> [REQUEST]
Keep the pictures out of the copy and repeat the records exactly.

====== PROVIDED RECORDS

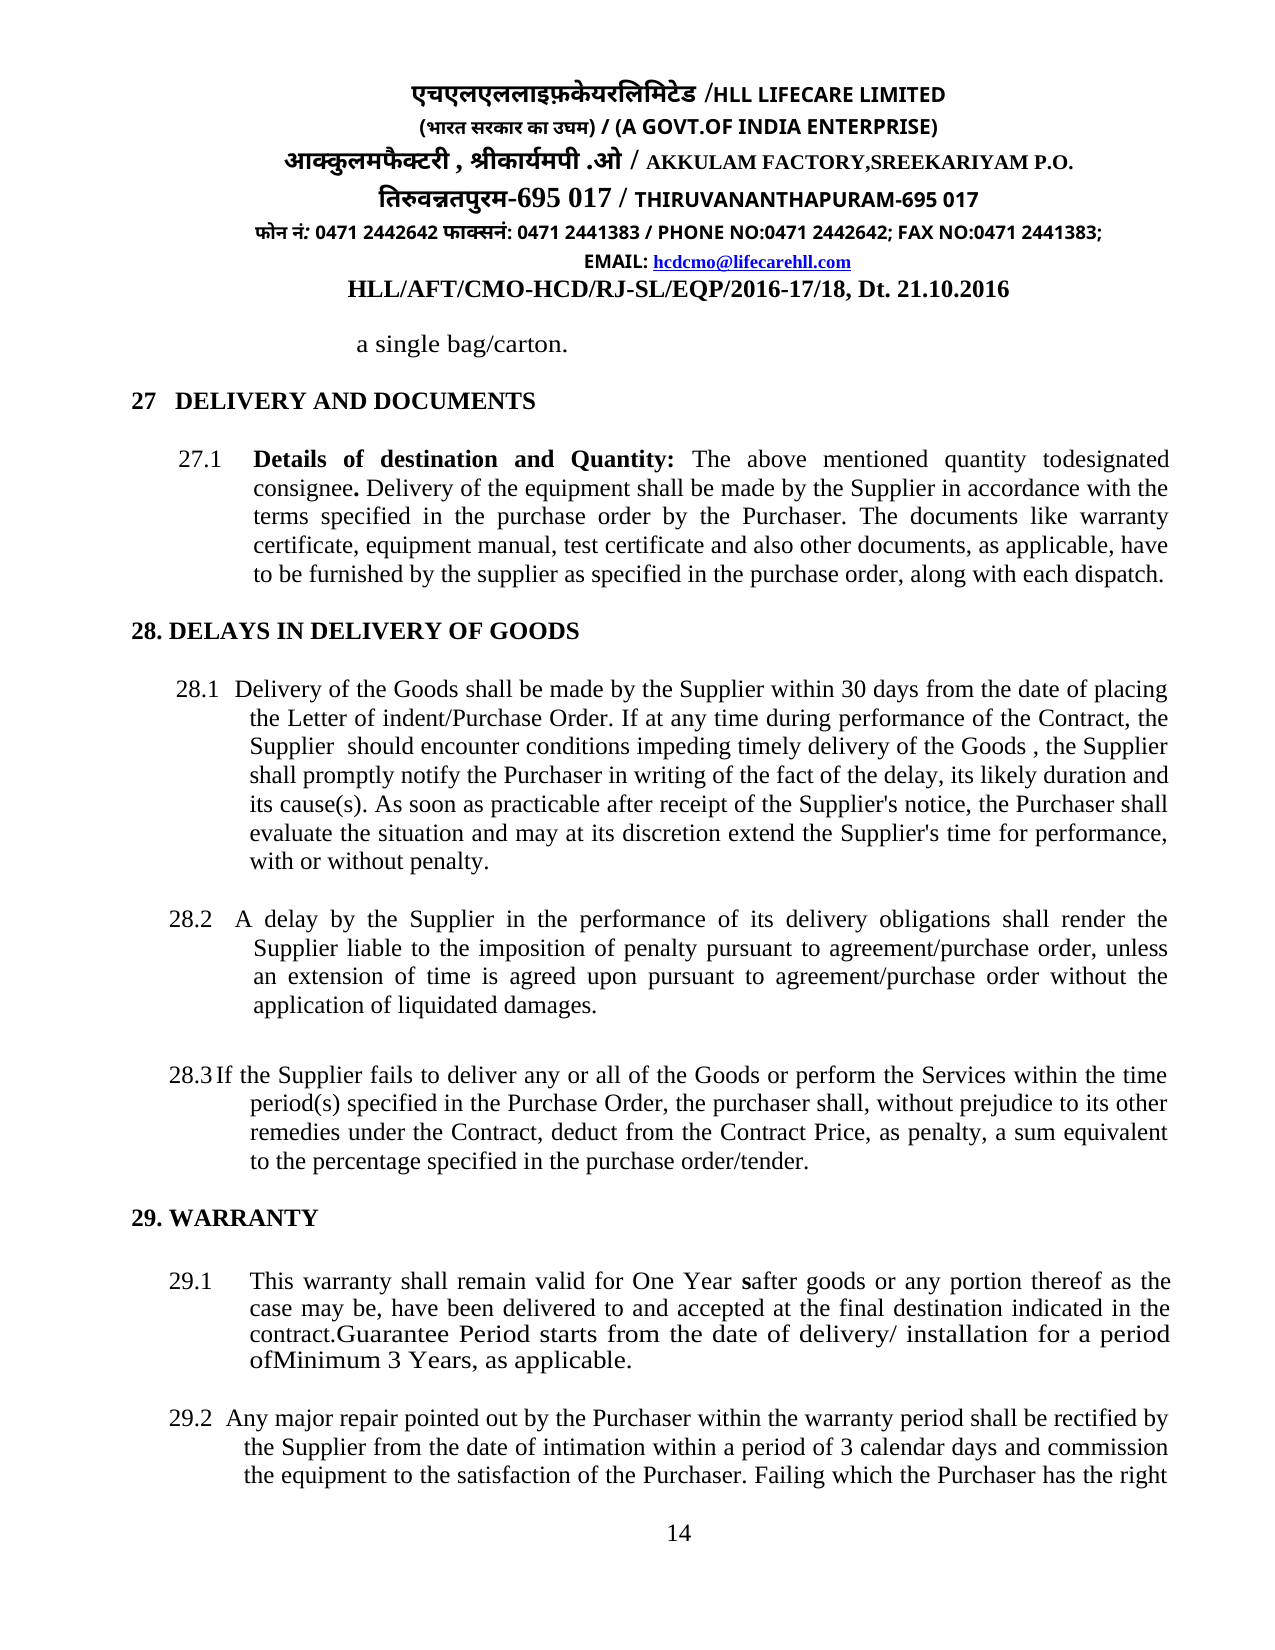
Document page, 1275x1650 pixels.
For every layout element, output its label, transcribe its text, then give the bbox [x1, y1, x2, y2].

list If the Supplier fails to deliver any or all of the Goods or perform the Services within the time period(s) specified in the Purchase Order, the purchaser shall, without prejudice to its other remedies under the Contract, deduct from the Contract Price, as penalty, a sum equivalent to the percentage specified in the purchase order/tender. [169, 1060, 1169, 1175]
text 28.2 A delay by the Supplier in the performance of its delivery obligations shall render the Supplier liable to the imposition of penalty pursuant to agreement/purchase order, unless an extension of time is agreed upon pursuant to agreement/purchase order without the application of liquidated damages. [169, 904, 1169, 1019]
list Delivery of the Goods shall be made by the Supplier within 30 days from the date of placing the Letter of indent/Purchase Order. If at any time during performance of the Contract, the Supplier should encounter conditions impeding timely delivery of the Goods , the Supplier shall promptly notify the Purchaser in writing of the fact of the delay, its likely duration and its cause(s). As soon as practicable after receipt of the Supplier's notice, the Purchaser shall evaluate the situation and may at its discretion extend the Supplier's time for performance, with or without penalty. [176, 674, 1169, 875]
text 29. WARRANTY [131, 1203, 1226, 1232]
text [169, 1403, 1169, 1489]
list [300, 331, 1116, 358]
list Details of destination and Quantity: The above mentioned quantity todesignated consignee. Delivery of the equipment shall be made by the Supplier in accordance with the terms specified in the purchase order by the Purchaser. The documents like warranty certificate, equipment manual, test certificate and also other documents, as applicable, have to be furnished by the supplier as specified in the purchase order, along with each dispatch. [178, 444, 1169, 588]
text 29.1 This warranty shall remain valid for One Year safter goods or any portion thereof as the case may be, have been delivered to and accepted at the final destination indicated in the contract.Guarantee Period starts from the date of delivery/ installation for a period ofMinimum 3 Years, as applicable. [169, 1269, 1172, 1374]
list DELIVERY AND DOCUMENTS [131, 386, 1226, 415]
text 28. DELAYS IN DELIVERY OF GOODS [131, 616, 1169, 645]
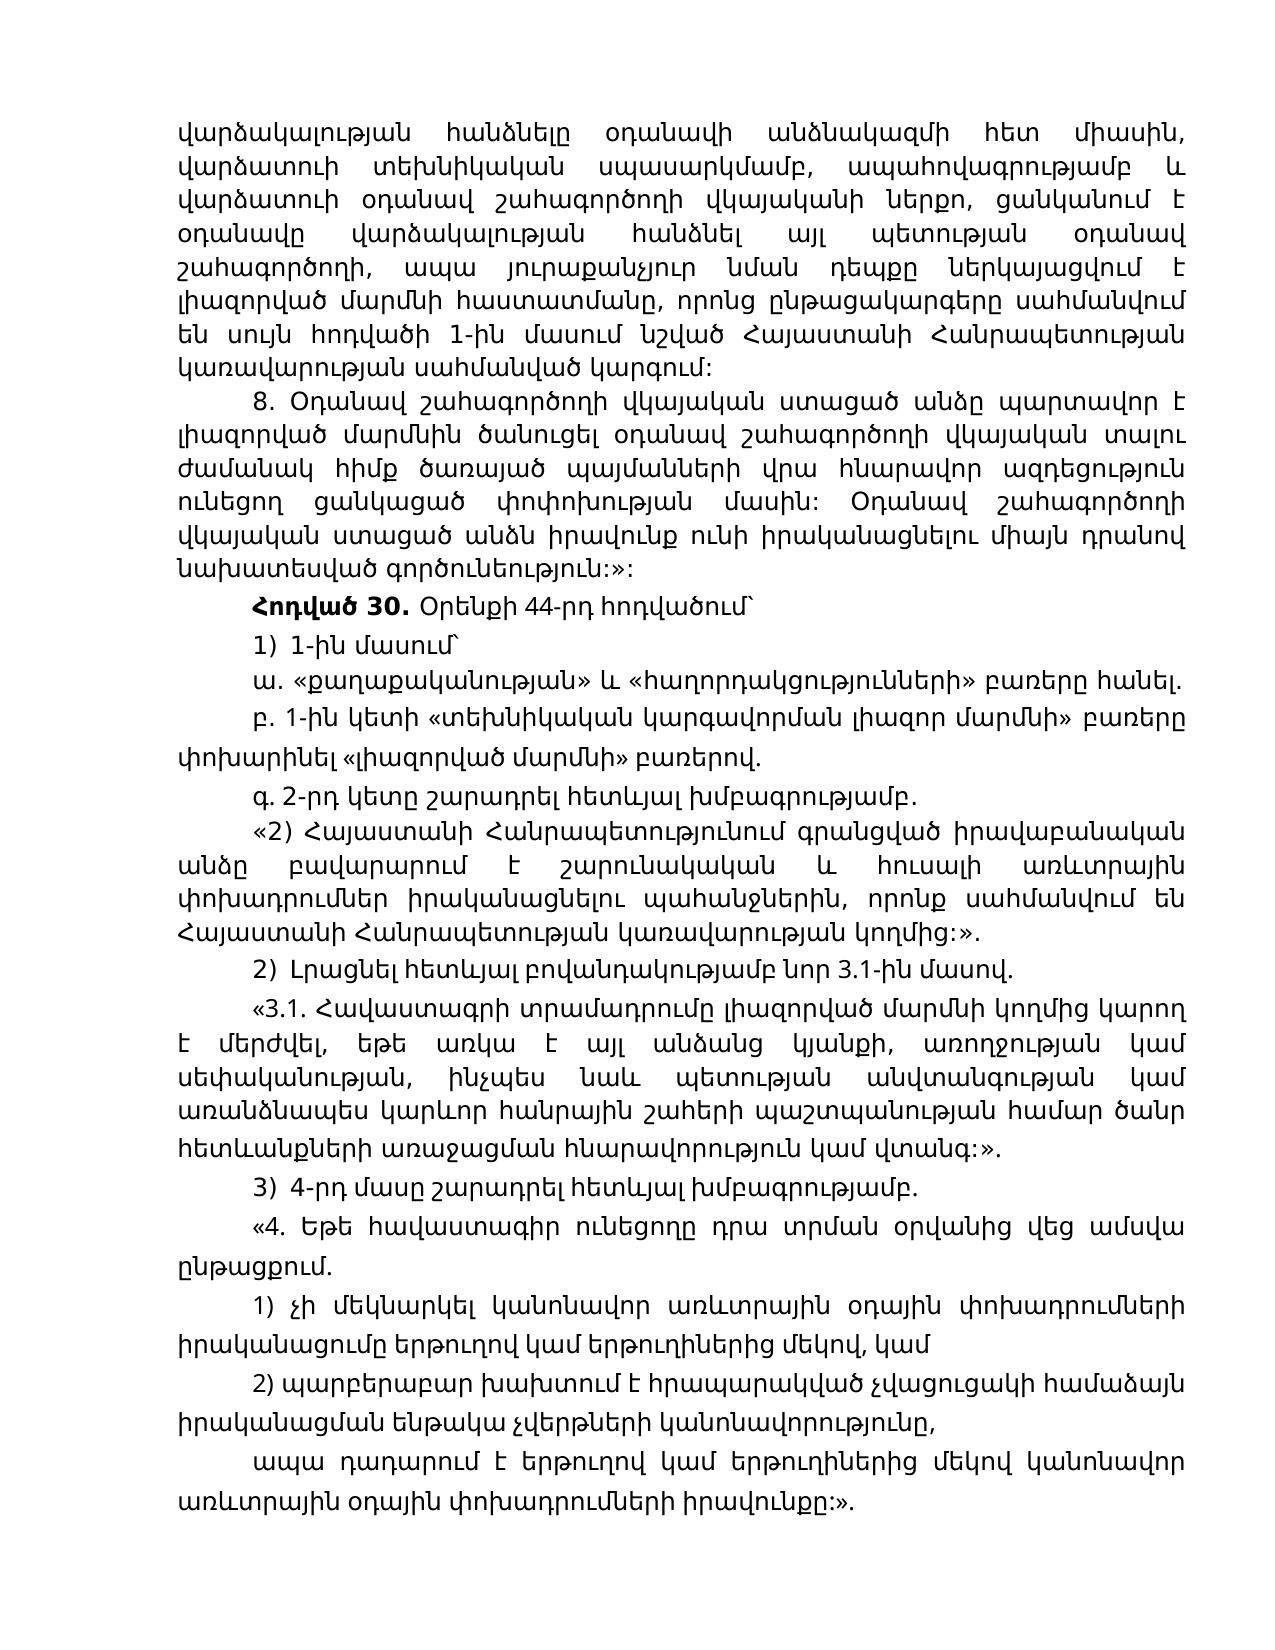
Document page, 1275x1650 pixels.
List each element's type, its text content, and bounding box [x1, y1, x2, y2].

============

> [EXERCISE OUTPUT]
Document page, 1275x1650 pixels.
For every layout element, output its label, transcribe its text, then give the bbox [x1, y1, x2, y2].

list If the Supplier fails to deliver any or all of the Goods or perform the Services within the time period(s) specified in the Purchase Order, the purchaser shall, without prejudice to its other remedies under the Contract, deduct from the Contract Price, as penalty, a sum equivalent to the percentage specified in the purchase order/tender. [169, 1060, 1169, 1175]
text 28.2 A delay by the Supplier in the performance of its delivery obligations shall render the Supplier liable to the imposition of penalty pursuant to agreement/purchase order, unless an extension of time is agreed upon pursuant to agreement/purchase order without the application of liquidated damages. [169, 904, 1169, 1019]
list Delivery of the Goods shall be made by the Supplier within 30 days from the date of placing the Letter of indent/Purchase Order. If at any time during performance of the Contract, the Supplier should encounter conditions impeding timely delivery of the Goods , the Supplier shall promptly notify the Purchaser in writing of the fact of the delay, its likely duration and its cause(s). As soon as practicable after receipt of the Supplier's notice, the Purchaser shall evaluate the situation and may at its discretion extend the Supplier's time for performance, with or without penalty. [176, 674, 1169, 875]
text 29. WARRANTY [131, 1203, 1226, 1232]
text [169, 1403, 1169, 1489]
list [300, 331, 1116, 358]
list Details of destination and Quantity: The above mentioned quantity todesignated consignee. Delivery of the equipment shall be made by the Supplier in accordance with the terms specified in the purchase order by the Purchaser. The documents like warranty certificate, equipment manual, test certificate and also other documents, as applicable, have to be furnished by the supplier as specified in the purchase order, along with each dispatch. [178, 444, 1169, 588]
text 29.1 This warranty shall remain valid for One Year safter goods or any portion thereof as the case may be, have been delivered to and accepted at the final destination indicated in the contract.Guarantee Period starts from the date of delivery/ installation for a period ofMinimum 3 Years, as applicable. [169, 1269, 1172, 1374]
list DELIVERY AND DOCUMENTS [131, 386, 1226, 415]
text 28. DELAYS IN DELIVERY OF GOODS [131, 616, 1169, 645]
Document page, 1275x1650 pixels.
List each element's type, its text content, and bounding box [x1, y1, x2, y2].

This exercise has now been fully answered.